The classic Matcha flavor that we know today was discovered in part by accident. It’s believed that farmers in the 15th and 16th centuries had covered their tea plants with woven mats to protect them from frost. What they realized was that the shaded plants produced a more mellow, less bitter taste than their plants exposed to the full sun. So, farmers began experimenting with different methods of sun exposure and invented the Tana method of shading the plants with a canopy to achieve the desired flavor.
2. Storage is key
Matcha powder is carefully processed and produced in a way that preserves the delicate powder for the consumer. Once you receive your Matcha, it’s important to store it correctly to derive the best flavor, texture, and color from your tea.
Your Sōrate Matcha will arrive in a resealable package or an airtight container. It’s important that once you open your Matcha, you expose it to as little light as possible and correctly re-seal the container. Temperature and humidity can also affect the quality of your beverage, so store your Matcha in a cool, dry place. If you want to put your Matcha powder in the fridge for storage, consider adding an additional layer of protection so that your Match doesn’t absorb any unwanted odors from other foods in your fridge.
3. Matcha is eco-friendly
Unlike other types of tea, Matcha uses the entire tea leaf, which makes it far more sustainable than other types of tea and even coffee. Individual tea plants can live for up to 50 years and be harvested over and over without damaging the environment or the integrity of the plant.
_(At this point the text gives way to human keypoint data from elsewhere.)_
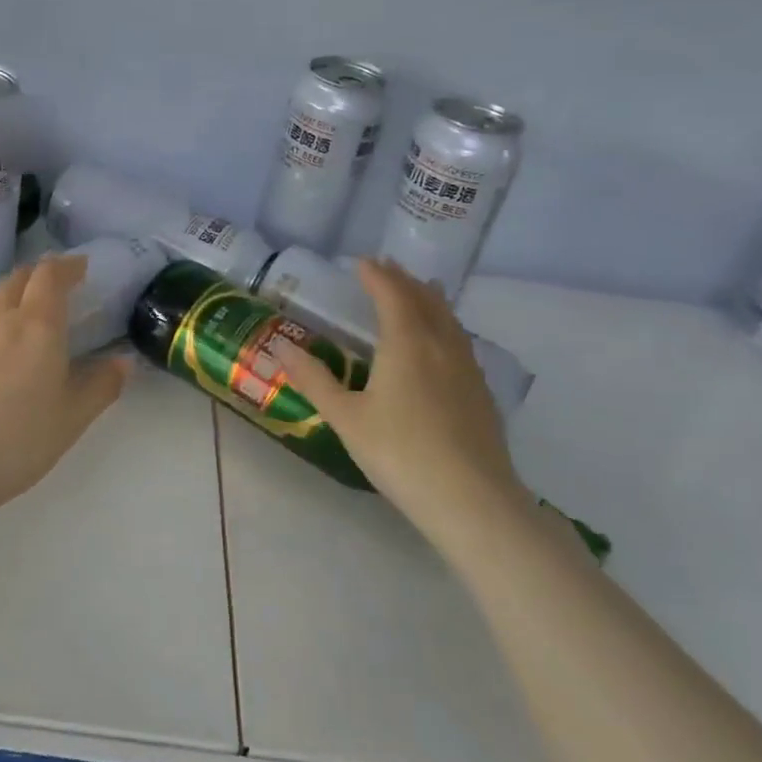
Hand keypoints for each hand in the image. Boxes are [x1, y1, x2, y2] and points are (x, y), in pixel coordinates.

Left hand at [0, 254, 131, 520]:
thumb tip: (123, 361)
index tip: (80, 268)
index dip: (67, 266)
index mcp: (38, 325)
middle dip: (39, 276)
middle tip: (53, 288)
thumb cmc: (17, 440)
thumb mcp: (72, 418)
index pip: (51, 275)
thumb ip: (101, 385)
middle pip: (17, 278)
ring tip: (14, 306)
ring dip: (4, 290)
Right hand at [275, 258, 527, 540]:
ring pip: (448, 319)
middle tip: (387, 267)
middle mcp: (441, 345)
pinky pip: (460, 341)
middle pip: (425, 300)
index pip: (392, 295)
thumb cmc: (399, 453)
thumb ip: (314, 379)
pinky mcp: (481, 392)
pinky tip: (443, 342)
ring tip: (420, 289)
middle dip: (404, 280)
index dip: (376, 275)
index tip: (362, 262)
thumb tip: (280, 346)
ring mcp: (467, 369)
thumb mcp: (346, 417)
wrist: (471, 500)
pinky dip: (445, 324)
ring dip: (429, 298)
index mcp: (407, 344)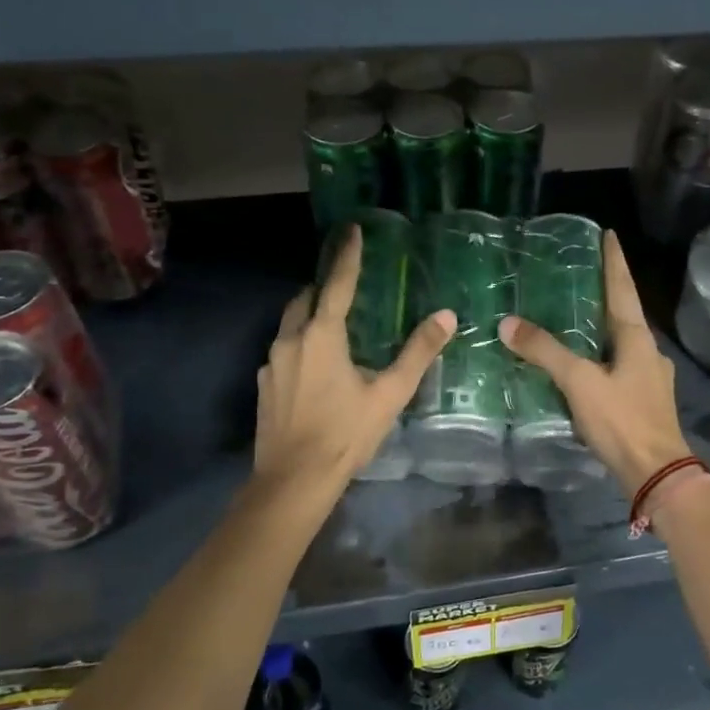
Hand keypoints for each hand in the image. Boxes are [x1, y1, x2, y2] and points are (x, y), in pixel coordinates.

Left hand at [255, 226, 455, 488]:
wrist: (293, 480)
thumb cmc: (345, 434)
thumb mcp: (389, 394)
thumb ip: (417, 353)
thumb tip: (446, 317)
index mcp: (322, 335)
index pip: (338, 284)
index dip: (347, 255)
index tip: (351, 229)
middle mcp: (291, 340)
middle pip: (305, 299)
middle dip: (323, 287)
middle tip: (344, 285)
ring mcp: (271, 364)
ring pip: (290, 325)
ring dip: (309, 317)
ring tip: (333, 326)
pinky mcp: (263, 386)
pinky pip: (283, 352)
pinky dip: (299, 346)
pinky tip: (315, 369)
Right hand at [500, 229, 692, 496]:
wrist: (656, 473)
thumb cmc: (622, 420)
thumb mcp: (579, 382)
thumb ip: (545, 352)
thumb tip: (508, 323)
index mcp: (637, 338)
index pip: (623, 288)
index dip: (614, 261)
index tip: (609, 234)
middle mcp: (648, 352)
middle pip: (623, 313)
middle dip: (604, 292)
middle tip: (580, 274)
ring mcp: (650, 377)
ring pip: (621, 342)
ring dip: (601, 327)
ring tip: (575, 318)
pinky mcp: (644, 401)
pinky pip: (618, 367)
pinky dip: (600, 356)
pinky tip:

Whereas coffee takes huge amounts of water and energy to produce, Matcha can be produced much more sustainably and without as many pesticides or harmful chemicals. Because the entire leaf is used, there is a significant reduction of waste as compared with other popular beverages. With proper crop rotation and plant care, Matcha farms are able to create a product that is healthy for the body and the planet.
4. Matcha is the only suspension tea
Matcha powder isn’t meant to dissolve completely! The point of whisking or shaking the Matcha in hot water is to let it be evenly distributed and suspended throughout the tea. Over time, your Matcha will settle at the bottom of your bowl, glass, or mug. So, once you prepare your Matcha, don’t let it sit for too long and enjoy it as soon as you’ve prepared it. That way the tea and flavor will be equal in all parts of the beverage.
5. The Japanese Tea Ceremony was developed nearly 500 years ago
Sen-no-Rikyu, often considered the father of the tea ceremony in Japan, was born in 1522 and developed standard practices for the Japanese tea ceremony. From the utensils used to the surrounding landscape, Rikyu refined the “ Way of Tea” and created these principles for the tea ceremony: Harmony, Respect, Purity, and Tranquility.
If you attend a “Chado” or Japanese Tea Ceremony today, you will likely witness Matcha preparation based on Rikyu’s principles and guidelines. Matcha is an ancient, storied beverage and can be connected to a rich history of Japanese culture and practices.